Part 1 in a series on how to prepare for an interview.
Have you ever run a race? If you just put on your shoes and went for it, chances are it did not go well. Whether it’s a 100-meter dash or a marathon, to be successful you must train and prepare. Interviewing for a new job is no different – you can begin training long before your first interview is ever scheduled. Interviewing is a perishable skill – just because you aced an interview years ago, you cannot bring your best this time around without getting back in shape.
If you are hitting the interviewing trail soon, here are three steps you can take to start getting ready for what lies ahead:
Look your best. For both men and women, have an interview suit prepped and ready to go. Make sure it fits well. If your best suit was 20 pounds ago, consider getting a new one – if you are uncomfortable in your clothes, it will show in your interview.
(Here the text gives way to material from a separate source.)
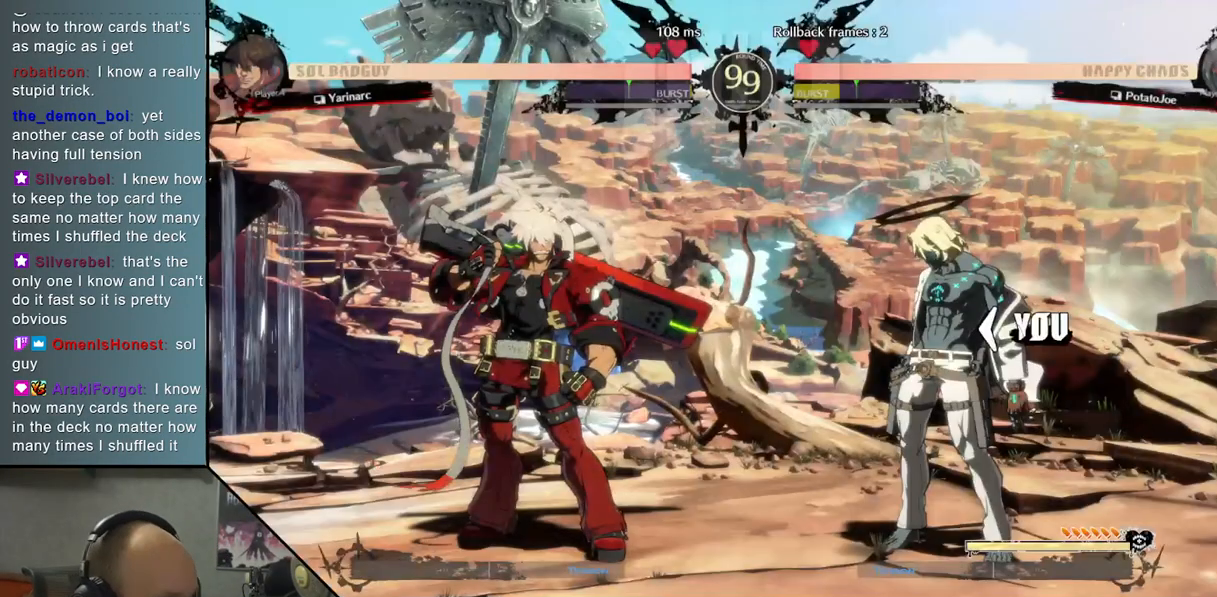
{"buttons": [], "left_stick": "center", "events": [[33, "left_stick", "down-left"], [100, "left_stick", "center"]]}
Even if your clothes fit like they did back in 1988, consider updating. If you come rolling in looking like Gordon Gecko in Wall Street (or Melanie Griffith in Working Girl) you will look dated. Speaking of which, if you are of a certain age, consider updating your hair style, accessories, or cosmetics as well (within reason – stay true to yourself). If you are just starting your career, the same rule applies – get a conservative business suit that tells people you are a professional. Get a fresh haircut, shave or at least trim your beard. Details matter – wrinkled clothes or unshined shoes tell an interviewer the wrong message. Don’t wait until the morning of the interview to find your clothes don’t fit anymore or there is a nacho cheese stain on your suit from your cousin Becky’s wedding last year. Walking into the interview looking like a million bucks will boost your confidence and help you perform better on the interview.
Your papers, please. Start polishing your resume or versions of your resume. If an interview for a dream job pops up unexpectedly (because someone like me calls you out of the blue) you won’t have to scramble to update your resume. Instead, use the time to prepare for the interview. Line up 360-degree references – ask 2-3 managers, peers, and subordinates if they’d consider being a professional (and discrete) reference at some point during your job search. Get the best email and phone number to use. Sometimes applications and background checks will ask for addresses for the past 10 years or more. If you’ve moved a lot, tracking all that down is easier ahead of time than when you are at the interview and handed an application. Pro-tip: Your credit report will have your previous addresses if you cannot recall them all. If they do employment verification, you will be asked to provide a phone number for the HR department of any previous employers. Type up lists of references, former addresses, and company HR numbers to take with you to the interview if you are asked for them.
Practice Makes Perfect. If a teacher told you ahead of time seven of the ten questions that would be on the final, you’d be in idiot if you did not get those questions right. Interviewers are not that creative – chances are you will be asked the same questions in most interviews. You can practice your answers ahead of time. There more books on answering interview questions well than there are possible interview questions. Buy a few or get some from the library. Watch YouTube videos. Make flash cards. Have friends or family members quiz you. Do practice interviews with someone who can give you honest feedback. Record your answers and listen to them for both flow and time length. You are aiming for polished, not rehearsed.
Nine times out of ten, the job goes to the candidate who is most prepared for the interview, not necessarily the most qualified. You can control how prepared you are. The goal is to never waste an interview as a warm-up. Prepare well, and you will put yourself in the position of deciding if you want to accept an offer.